The group receives a letter from the State Economic Planning Unit to confirm their non-acceptance
By SHAHEERA AZNAM SHAH / Pic By TMR File
MMC Corp Bhd has received an official affirmation from the Sabah State Economic Planning Unit declining the port operator’s bid to buy a 20% stake in Sabah Ports Sdn Bhd (SPSB), a wholly owned subsidiary of Suria Capital Holdings Bhd.
“MMC Corp has received a letter from the State Economic Planning Unit of Sabah to confirm their non-acceptance of MMC Corp’s proposal to acquire a 20% equity in SPSB,” it told Bursa Malaysia yesterday.
The state planning unit controls Suria Capital, which in turn owns SPSB.
The reply from the state government body comes as MMC Corp group MD Datuk Seri Che Khalib Mohamad Noh (picture) told The Malaysian Reserve (TMR) on Monday that the group intends to make a fresh improved bid for SPSB after Suria Capital told the exchange last Friday that it has declined the proposed bid by MMC Port Holdings Sdn Bhd, a wholly owned subsidiary of MMC Corp, for SPSB.
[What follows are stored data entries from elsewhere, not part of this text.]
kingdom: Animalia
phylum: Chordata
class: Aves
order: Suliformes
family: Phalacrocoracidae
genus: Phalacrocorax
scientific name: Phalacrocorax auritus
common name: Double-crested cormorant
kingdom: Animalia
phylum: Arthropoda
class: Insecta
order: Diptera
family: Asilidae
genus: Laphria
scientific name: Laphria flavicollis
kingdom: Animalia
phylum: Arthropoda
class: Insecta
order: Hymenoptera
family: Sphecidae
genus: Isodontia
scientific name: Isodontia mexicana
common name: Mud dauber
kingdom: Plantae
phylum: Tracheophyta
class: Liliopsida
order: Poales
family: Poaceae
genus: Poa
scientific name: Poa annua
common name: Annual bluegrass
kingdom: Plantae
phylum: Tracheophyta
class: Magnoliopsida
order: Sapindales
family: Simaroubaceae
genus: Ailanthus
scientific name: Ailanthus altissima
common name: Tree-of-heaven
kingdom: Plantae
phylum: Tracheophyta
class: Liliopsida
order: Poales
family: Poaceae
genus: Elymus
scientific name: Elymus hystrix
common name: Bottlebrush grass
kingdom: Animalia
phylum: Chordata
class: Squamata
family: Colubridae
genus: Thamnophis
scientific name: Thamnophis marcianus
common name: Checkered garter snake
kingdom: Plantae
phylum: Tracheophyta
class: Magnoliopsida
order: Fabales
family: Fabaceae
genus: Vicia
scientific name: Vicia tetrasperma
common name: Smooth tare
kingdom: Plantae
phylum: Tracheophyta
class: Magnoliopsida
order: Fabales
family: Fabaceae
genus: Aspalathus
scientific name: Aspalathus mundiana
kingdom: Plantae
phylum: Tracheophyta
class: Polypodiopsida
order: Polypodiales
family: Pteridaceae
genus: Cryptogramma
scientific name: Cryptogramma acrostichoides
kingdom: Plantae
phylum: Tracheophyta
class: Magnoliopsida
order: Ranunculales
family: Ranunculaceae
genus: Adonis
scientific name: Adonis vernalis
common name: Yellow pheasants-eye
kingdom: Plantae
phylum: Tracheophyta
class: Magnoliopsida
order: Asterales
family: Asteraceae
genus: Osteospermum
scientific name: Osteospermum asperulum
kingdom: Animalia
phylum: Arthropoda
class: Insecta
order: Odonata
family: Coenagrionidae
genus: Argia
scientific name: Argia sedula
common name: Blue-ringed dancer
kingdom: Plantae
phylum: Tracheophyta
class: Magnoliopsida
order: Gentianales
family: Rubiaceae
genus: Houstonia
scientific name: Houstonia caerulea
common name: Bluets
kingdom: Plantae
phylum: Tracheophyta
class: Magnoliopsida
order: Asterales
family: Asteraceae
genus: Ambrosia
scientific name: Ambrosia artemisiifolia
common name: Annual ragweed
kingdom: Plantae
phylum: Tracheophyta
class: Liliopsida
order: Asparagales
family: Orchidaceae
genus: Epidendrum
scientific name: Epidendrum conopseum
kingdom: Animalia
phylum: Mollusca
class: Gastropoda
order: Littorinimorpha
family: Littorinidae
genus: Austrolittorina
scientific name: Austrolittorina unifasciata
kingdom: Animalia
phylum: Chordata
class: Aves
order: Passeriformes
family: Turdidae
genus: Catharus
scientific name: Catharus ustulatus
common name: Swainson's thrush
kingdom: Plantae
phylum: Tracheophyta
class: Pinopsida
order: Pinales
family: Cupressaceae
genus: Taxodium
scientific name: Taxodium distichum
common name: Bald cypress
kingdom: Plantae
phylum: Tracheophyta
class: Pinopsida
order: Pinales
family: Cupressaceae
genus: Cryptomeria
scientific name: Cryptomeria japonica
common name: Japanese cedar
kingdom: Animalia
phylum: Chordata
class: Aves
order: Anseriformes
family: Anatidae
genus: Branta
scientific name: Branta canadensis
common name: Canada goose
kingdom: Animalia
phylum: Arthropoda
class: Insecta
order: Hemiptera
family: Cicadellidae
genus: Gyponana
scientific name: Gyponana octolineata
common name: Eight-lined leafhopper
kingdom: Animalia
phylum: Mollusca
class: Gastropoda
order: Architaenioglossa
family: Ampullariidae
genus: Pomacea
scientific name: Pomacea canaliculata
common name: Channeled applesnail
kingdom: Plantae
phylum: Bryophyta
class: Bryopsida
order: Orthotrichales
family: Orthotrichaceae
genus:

Suria Capital did not specify the reasons behind its decision. Che Khalib told TMR that the group remains keen to pursue the negotiation with a newly improved offer.
“We are revising the terms and conditions that have to be met by both parties.
“We figured out that there were some disproportionate terms with the state government that have to be aligned first before we negotiate a new deal,” he said on Monday.
MMC Corp, through its subsidiary MMC Port Holdings, manages five sea ports, namely Pelabuhan Tanjung Pelepas Sdn Bhd, Johor Port Bhd, Northport (M) Bhd, Penang Port Sdn Bhd and Tanjung Bruas Port Sdn Bhd.